The newly isolated fungal strain was further subjected to their morphological analysis. By virtue of their morphological identification, the isolated fungus belonged to the class of Alternaria fungal species. Further the fungus was identified as Alternaria alternata isolate LF9_CPD_NRRI (Accession Number: MK855476.1) by molecular identification of 18s rRNA sequencing method. The morphological characteristics similarly reported previously; the colonies of Alternaria fungus were olive-black in color with white margins (Abeer et al. 2015; Sharma et al. 2016; Thakkar et al. 2020).
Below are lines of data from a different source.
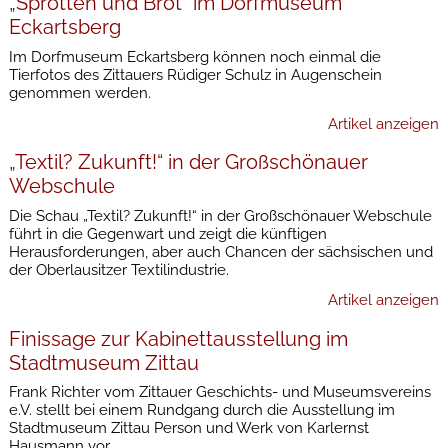
„Sprotten und Brot“ im Dorfmuseum
Eckartsberg
Im Dorfmuseum Eckartsberg können noch einmal die
Tierfotos des Zittauers Rüdiger Schulz in Augenschein
genommen werden.
Artikel anzeigen
„Textil? Zukunft!“ in der Großschönauer
Webschule
Die Schau „Textil? Zukunft!“ in der Großschönauer Webschule
führt in die Gegenwart und zeigt die künftigen
Herausforderungen, aber auch Chancen der sächsischen und
der Oberlausitzer Textilindustrie.
Artikel anzeigen
Finissage zur Kabinettausstellung im
Stadtmuseum Zittau
Frank Richter vom Zittauer Geschichts- und Museumsvereins
e.V. stellt bei einem Rundgang durch die Ausstellung im
Stadtmuseum Zittau Person und Werk von Karlernst
Hausmann vor.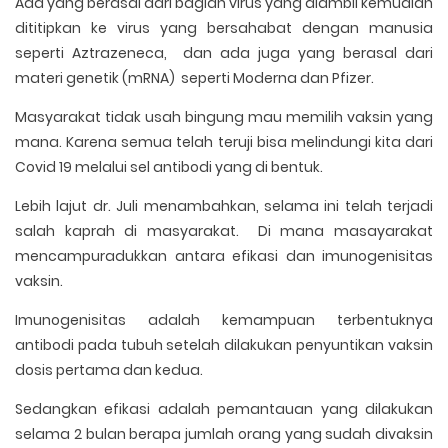
Ada yang berasal dari bagian virus yang diambil kemudian
dititipkan ke virus yang bersahabat dengan manusia
seperti Aztrazeneca, dan ada juga yang berasal dari
materi genetik (mRNA) seperti Moderna dan Pfizer.
Masyarakat tidak usah bingung mau memilih vaksin yang
mana. Karena semua telah teruji bisa melindungi kita dari
Covid 19 melalui sel antibodi yang di bentuk.
Lebih lajut dr. Juli menambahkan, selama ini telah terjadi
salah kaprah di masyarakat. Di mana masayarakat
mencampuradukkan antara efikasi dan imunogenisitas
vaksin.
Imunogenisitas adalah kemampuan terbentuknya
antibodi pada tubuh setelah dilakukan penyuntikan vaksin
dosis pertama dan kedua.
Sedangkan efikasi adalah pemantauan yang dilakukan
selama 2 bulan berapa jumlah orang yang sudah divaksin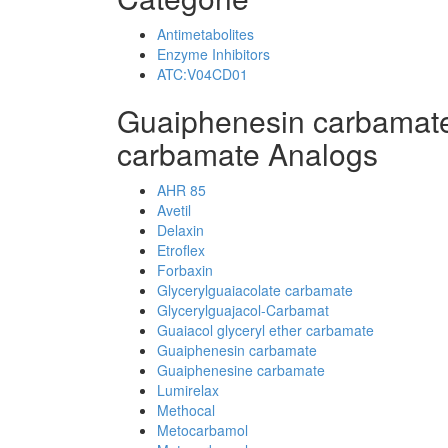
Antimetabolites
Enzyme Inhibitors
ATC:V04CD01
Guaiphenesin carbamat
carbamate Analogs
AHR 85
Avetil
Delaxin
Etroflex
Forbaxin
Glycerylguaiacolate carbamate
Glycerylguajacol-Carbamat
Guaiacol glyceryl ether carbamate
Guaiphenesin carbamate
Guaiphenesine carbamate
Lumirelax
Methocal
Metocarbamol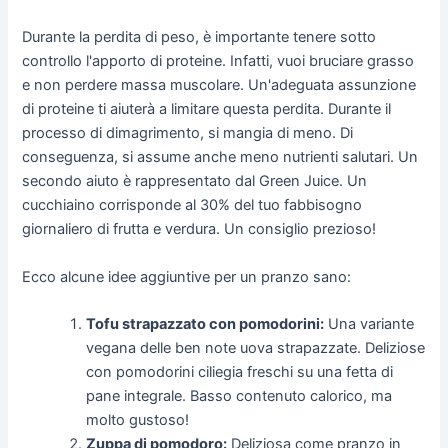
Durante la perdita di peso, è importante tenere sotto
controllo l'apporto di proteine. Infatti, vuoi bruciare grasso
e non perdere massa muscolare. Un'adeguata assunzione
di proteine ti aiuterà a limitare questa perdita. Durante il
processo di dimagrimento, si mangia di meno. Di
conseguenza, si assume anche meno nutrienti salutari. Un
secondo aiuto è rappresentato dal Green Juice. Un
cucchiaino corrisponde al 30% del tuo fabbisogno
giornaliero di frutta e verdura. Un consiglio prezioso!
Ecco alcune idee aggiuntive per un pranzo sano:
Tofu strapazzato con pomodorini:
Una variante
vegana delle ben note uova strapazzate. Deliziose
con pomodorini ciliegia freschi su una fetta di
pane integrale. Basso contenuto calorico, ma
molto gustoso!
Zuppa di pomodoro:
Deliziosa come pranzo in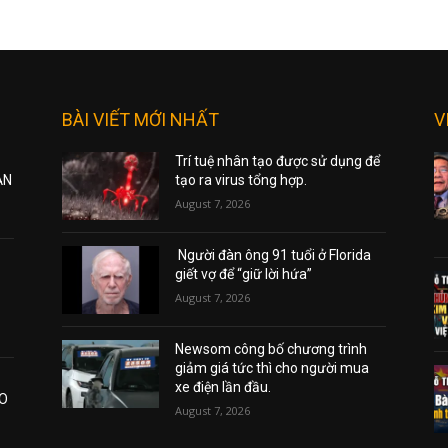
BÀI VIẾT MỚI NHẤT
V
Trí tuệ nhân tạo được sử dụng để
ẠN
tạo ra virus tổng hợp.
August 7, 2026
Người đàn ông 91 tuổi ở Florida
giết vợ để “giữ lời hứa”
August 7, 2026
Newsom công bố chương trình
giảm giá tức thì cho người mua
xe điện lần đầu.
AO
August 7, 2026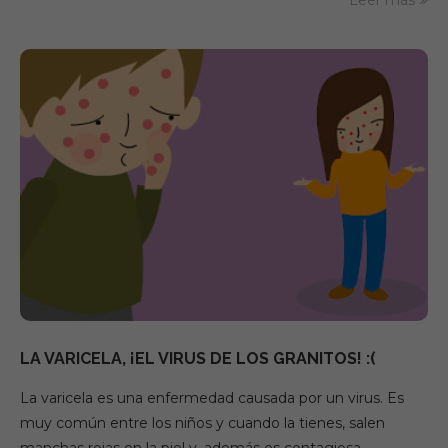
Leer más
LA VARICELA, ¡EL VIRUS DE LOS GRANITOS! :(
La varicela es una enfermedad causada por un virus. Es
muy común entre los niños y cuando la tienes, salen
Conidiophore septum sometimes demonstrated as branched or simple straight or curved shaped medium brown and sleek barred, Conidia like branched chains, short conical or cylindrical beak and they had been obscured in many previous studies (Abeer et al. 2015; Sharma et al. 2016). Similar investigations were also reported in the ABTS containing plate showed the green and purple-color in the presence of laccase producing fungi defined the positive reaction for the laccase production (Vantamuri and Kaliwal 2015).
The efficiency of laccase producing strain Alternaria alternata was reported at 30OC on 7thday of incubation period (Tapwal et al., 2014). Recently new laccase producing fungal strain Amesia atrobrunnea was screened from rotted wood samples and agro waste using ABTS method (Thakkar et al. 2020).
In the present study, a fungal stain Alternaria alternata was screened and investigated. The results showed that the fungal isolate Alternaria sp. MK855476.1 exhibited an ability to oxidize ABTS. Ahalo of dark green and purple was formed around the fungal colonies (positive for ABTS oxidation), indicating the presence of ligninolytic enzymes laccase. Due to their broad substrate rang and a large number industrial and biotechnological application of these multicopper enzymes has led to a terrible increase in the demand for this biocatalyst. Optimizing the condition for increasing laccase production and decolourization of dyes by Alternaria alternata will be further investigated in the future.
This study was financially supported by Shri Ramswaroop Memorial University Lucknow-Deva Road, Barabanki, Uttar Pradesh, India through University Research Fellow (URF).
Conflict of Interest: Authors declare no conflicts of interests to disclose.